Werner: »You said that the brain is highly dynamic! How should a team meeting be designed in order to maintain concentration and reduce the exhaustion of the participants?«

Corinna: »Is there a recommendation how many hours a day – digital meetings make sense?«

In the current situation, we are spending more time than ever in the home office, physical meetings are replaced by online calls. Digitalization and permanent media consumption are causing our attention to drop, especially during long meetings. What to do? The expert’s tip is aimed at the so-called “I perspective”, participants should know why they are in the meeting and how they can contribute meaningfully. Here, Bernd Hufnagl recommends alternating sequences of meetings with analog breaks, to physically activate oneself, or to daydream a moment!
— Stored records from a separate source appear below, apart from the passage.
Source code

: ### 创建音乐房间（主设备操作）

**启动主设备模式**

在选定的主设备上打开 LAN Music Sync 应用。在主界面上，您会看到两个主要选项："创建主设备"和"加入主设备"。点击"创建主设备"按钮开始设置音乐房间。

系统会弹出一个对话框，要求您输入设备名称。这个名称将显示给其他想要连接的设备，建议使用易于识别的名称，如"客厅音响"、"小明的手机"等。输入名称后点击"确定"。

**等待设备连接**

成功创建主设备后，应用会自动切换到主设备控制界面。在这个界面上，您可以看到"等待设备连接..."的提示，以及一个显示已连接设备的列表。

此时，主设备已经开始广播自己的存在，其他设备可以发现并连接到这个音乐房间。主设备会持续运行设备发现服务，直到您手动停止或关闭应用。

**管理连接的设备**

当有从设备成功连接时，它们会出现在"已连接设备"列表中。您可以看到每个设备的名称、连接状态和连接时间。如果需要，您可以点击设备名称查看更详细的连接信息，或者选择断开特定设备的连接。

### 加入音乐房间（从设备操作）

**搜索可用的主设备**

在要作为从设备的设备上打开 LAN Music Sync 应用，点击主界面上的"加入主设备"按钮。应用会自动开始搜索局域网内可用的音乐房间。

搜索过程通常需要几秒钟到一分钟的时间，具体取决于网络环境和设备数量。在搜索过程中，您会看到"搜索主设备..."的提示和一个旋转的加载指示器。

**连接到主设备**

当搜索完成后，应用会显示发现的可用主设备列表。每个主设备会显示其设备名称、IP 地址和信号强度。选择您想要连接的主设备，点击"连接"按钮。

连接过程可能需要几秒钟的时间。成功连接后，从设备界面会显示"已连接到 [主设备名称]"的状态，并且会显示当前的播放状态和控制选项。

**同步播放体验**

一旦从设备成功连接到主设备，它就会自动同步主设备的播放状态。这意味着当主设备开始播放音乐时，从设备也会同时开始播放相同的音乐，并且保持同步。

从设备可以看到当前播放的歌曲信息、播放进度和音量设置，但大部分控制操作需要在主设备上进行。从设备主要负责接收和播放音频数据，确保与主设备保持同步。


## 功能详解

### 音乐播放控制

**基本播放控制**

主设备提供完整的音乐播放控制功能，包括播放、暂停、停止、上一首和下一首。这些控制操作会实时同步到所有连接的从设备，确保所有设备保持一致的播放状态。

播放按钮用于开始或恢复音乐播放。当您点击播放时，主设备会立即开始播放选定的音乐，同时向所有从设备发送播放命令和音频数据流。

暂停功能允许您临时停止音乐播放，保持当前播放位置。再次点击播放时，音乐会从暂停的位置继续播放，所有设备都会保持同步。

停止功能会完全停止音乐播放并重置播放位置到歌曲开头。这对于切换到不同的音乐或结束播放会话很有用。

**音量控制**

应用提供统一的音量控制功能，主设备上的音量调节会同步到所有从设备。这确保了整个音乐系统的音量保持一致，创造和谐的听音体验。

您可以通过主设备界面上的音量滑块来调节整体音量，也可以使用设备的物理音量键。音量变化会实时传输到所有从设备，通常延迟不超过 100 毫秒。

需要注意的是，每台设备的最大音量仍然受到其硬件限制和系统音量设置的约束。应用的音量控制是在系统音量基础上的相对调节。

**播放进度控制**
The ability to multitask – an illusion?

Many of us are convinced to be professionals in the simultaneous completion of tasks, and if not perfect, then we try to be at least as efficient as possible. Even our personnel manager Fred (so far) uses the free minutes during his lunch break to read e-mails. In any case, the sobering answer from the neuroscientist is: multitasking is not possible. As soon as we are distracted by an activity, it takes many minutes before our concentration returns to the original task.

»From now on, I will try to let my thoughts wander twice a week during the lunch break.«

Fred Mahringer, A1 Human Resource Manager

Waltraud: »It is very much appreciated that one always picks-up an incoming call no matter what you´re doing at that moment. How should we deal with such situation? The working environment simply demands a certain degree of multi-tasking.«

Rainer: »How about turning off notifications in MS Teams and Outlook and changing this as default setting for the entire company?«

Rainer‘s recommendation is currently being reviewed internally and gives hope for undisturbed moments. In addition to an interesting input, the motivation to try out new things and to look into the future with reflection remains for us.